We will let his words do the talking and reflect on his journey to success.

Ramakrishna says:
 

  • I often question myself, did I really succeed? If so what is the success formula? What is that I would like to share with those who want to succeed? Well, I believe success is a journey, not a destination. I invented a secret recipe of success, which unlike the three or so routine courses of meal, has eight courses to taste and dwell on. These are: vIsion, Dream, focUs, dirEction, mind Tuning, Toughness, perseverAnce and sTruggle. Now collect the capitalised letters of these eight steps and reshuffle them to form the mantra of my success ‘ATTITUDE’.
  • My vision right from childhood was to be different from others and not to be run-of-the-mill. I have always been doing different things or things differently, as the famous motivator Shiv Khera would have said.
  • During the gradual deterioration of my physical vision between the age of 12 and 20 years, a very close friend of mine gave me the dream, that is, I should be the first M.B.A. among the visually impaired.

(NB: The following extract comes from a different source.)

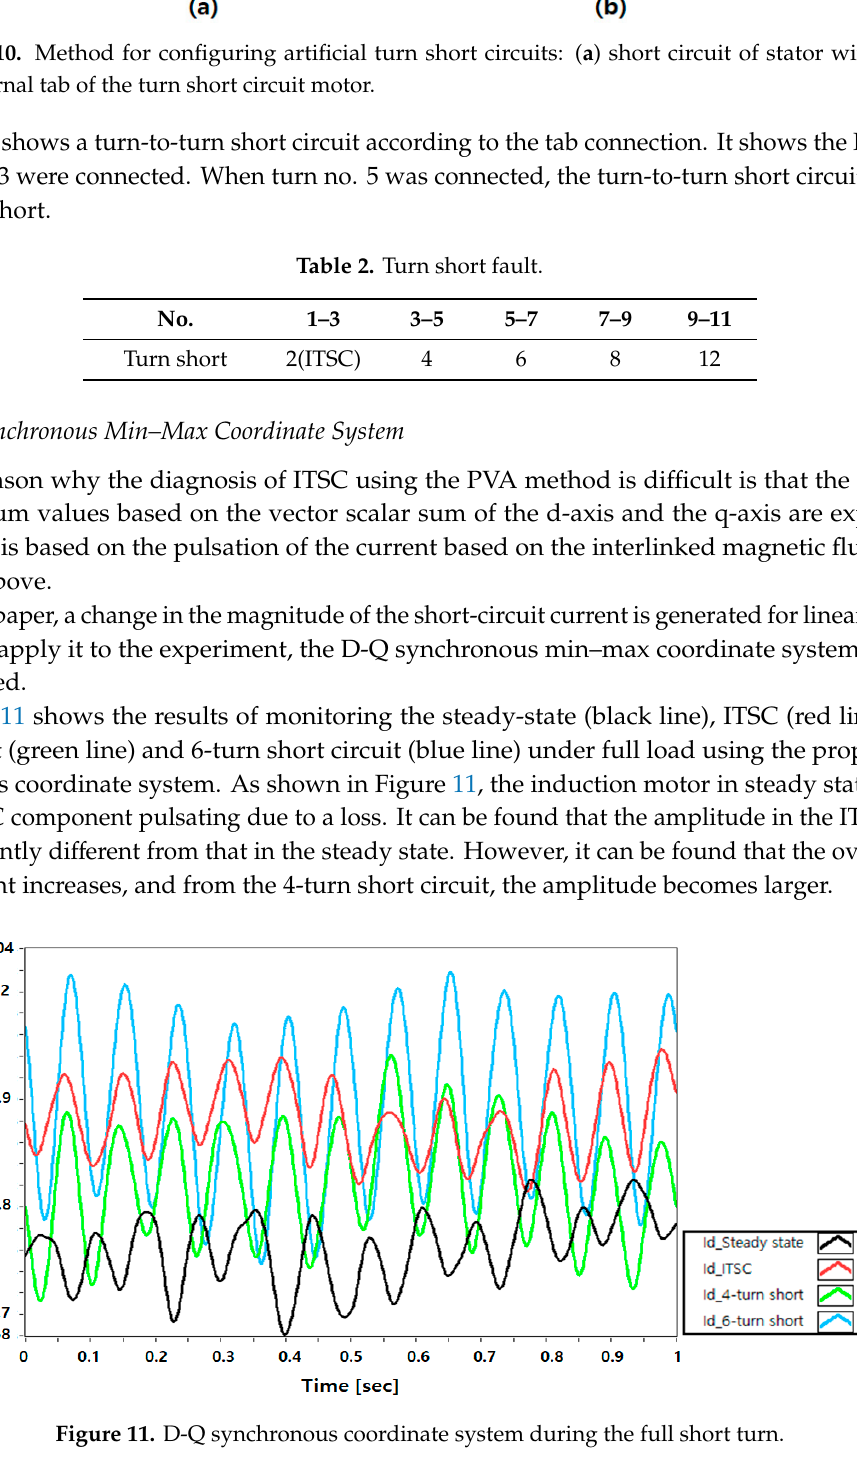
Figure 10. Method for configuring artificial turn short circuits: ( a ) short circuit of stator winding, ( b ) external tab of the turn short circuit motor.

  • Success is the sweetest form of revenge: to further my vision and fulfill my dream I realised that I needed to have a strong focus like Ekalavya. Throughout my journey towards the completion of M.B.A., many onlookers discouraged and in fact made a joke of my dream. I learnt that the best way to succeed was to quietly sweat out and let the results speak for themselves. My success glared back at them.
  • National Association of the Blind, India helped me to get back to the school where I earlier studied by convincing the school staff about inclusive education. Also the available support in terms of readers and scribes, gave me the orientation and the direction I needed.
  • I internalised that the mind is all-powerful. It processes the sensory data, information and graphic inputs to produce a response or an output. I focused on the process and not necessarily on inputs and output. This helped me in mind tuning and made me very strong in mathematics and installed in me a perception of graphics and contours. Even today my memory is highly graphic oriented and this has helped me tremendously in quantitative subjects and has also developed the skill of effective communication.
  • When the going gets tough, the tough gets going: It doesn't matter how well you played, what matters is, did you win? In the success journey, one has to be tough to face all eventualities, to accept failure as a stepping stone for success, to have the courage for mid-course correction and to learn from everyone, even children. I consciously worked on being tough.
  • Ordinary efforts won't bring extraordinary results: A strong vision, passionate dream, undeterred focus, well laid-out direction, mind tuning to think differently and being tough to take on challenges taught me perseverance. Nothing comes free in the world. It is only in the dictionary that ’success’ comes before ’struggle’ or ’achievement’ comes before ’work’. We are all social animals and subject to the combined influences of everyone around us. This means you will not have things your way all the time. You need to be patient and should never shy away from relentless efforts.
  • All the above helped me struggle and helped me survive till I reached the touchline. What matters are results and the efforts should be well directed with focus. I may be the first M.B.A. among the visually impaired person, may be a career-efficient senior officer of Industrial Development Bank of India Limited, may enjoy reputation in the cultural field, may be involved with number of social welfare organisations in sharing my vision and perspective, and may be a successful teacher, sharing knowledge in the areas of finance, project management, risk management, etc. But the question remains have I succeeded? My conviction is I am on the way to success but yet to succeed.
  • On this journey in search of excellence, I have learnt:
  1. Never to compromise with injustice: fight for your rightful share by perseverance and not by aggression;
  2. Never to be a party, even unwittingly, to any act of injustice;
  3. It is discipline, integrity, hard work, perseverance and self-trust, which will bring success;
  4. To agree with people profusely and to disagree modestly and
  5. To have a very big dream, to be passionate and to not doubt the dream.